13. Monkeypox virus and mechanisms of immune evasion
Monkeypox virus (MPXV) has sequence similarities with vaccinia virus (VACV) and uses a variety of strategies to avoid detection by the immune system. The MPXV F3 protein and the VACV E3 protein are homologous, indicating a possible functional relationship. MPXV suppresses the antiviral immune response more effectively than a VACV mutant missing the N-terminal region of its E3 homolog.This suggests that MPXV may prevent symptoms caused by its E3 homolog’s lack of the N-terminal region. MPXV cannot downregulate MHC Class I; instead, it employs a method to prevent CD4+ and CD8+ T-cell activation upon interaction with MPXV-infected cells.
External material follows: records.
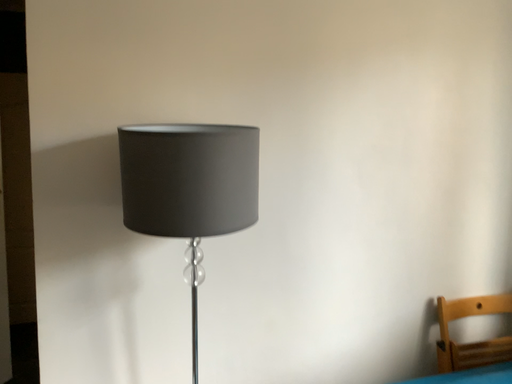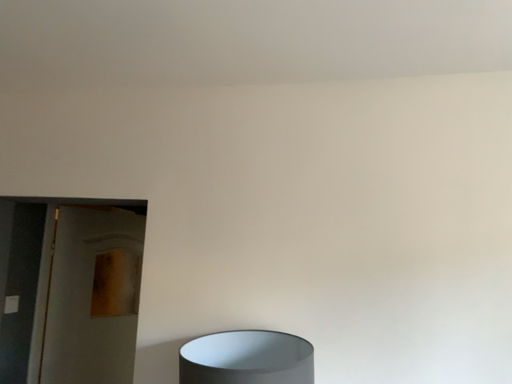
Question: Which way did the camera rotate in the video?

Choices:
 (A) rotated upward
 (B) rotated downward

Answer: (A)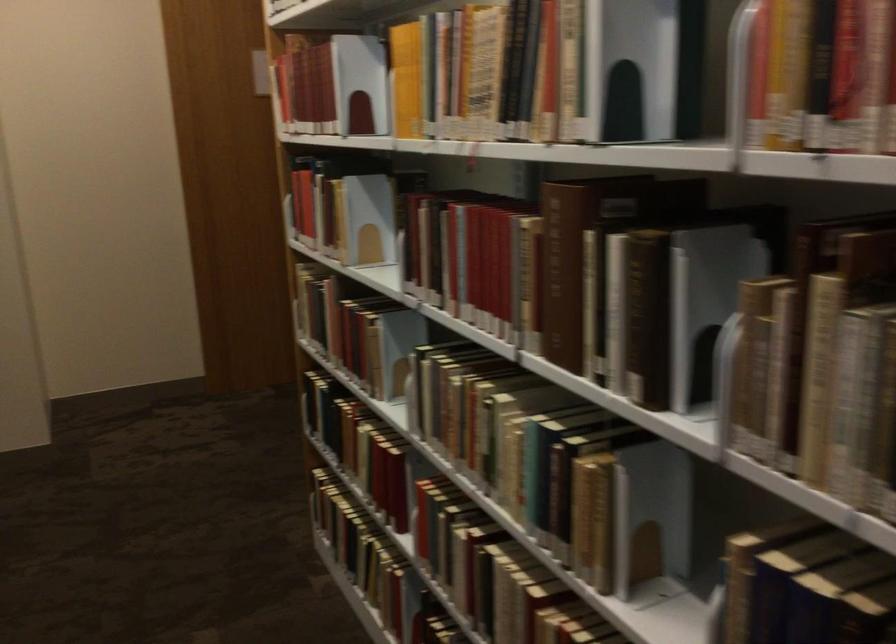
The location [351,337] corresponds to which object?

It refers to a brown book.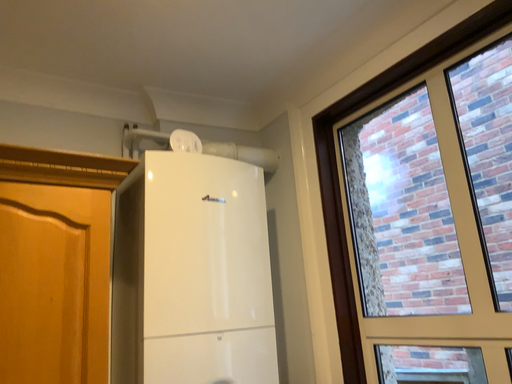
By suppressing local T-cell responses, MPXV can evade the immune system while maintaining a viral reservoir. MPXV-encoded immunomodulators play a critical role in blocking antiviral T-cell responses, which are activated by the host. Neutralizing antibodies are crucial for protection against severe MPXV infections, while memory T-cells alone do not provide sufficient protection. The spread of MPXV relies on interactions with circulating monocytes, which may protect the virus from humoral immune responses. Macrophages and other immune cells may also aid in the spread of MPXV. Understanding the immune evasion mechanisms of MPXV and the interactions between various orthopoxviruses, such as VACV, is important for studying immunity to monkeypox and developing effective preventive measures like vaccinations.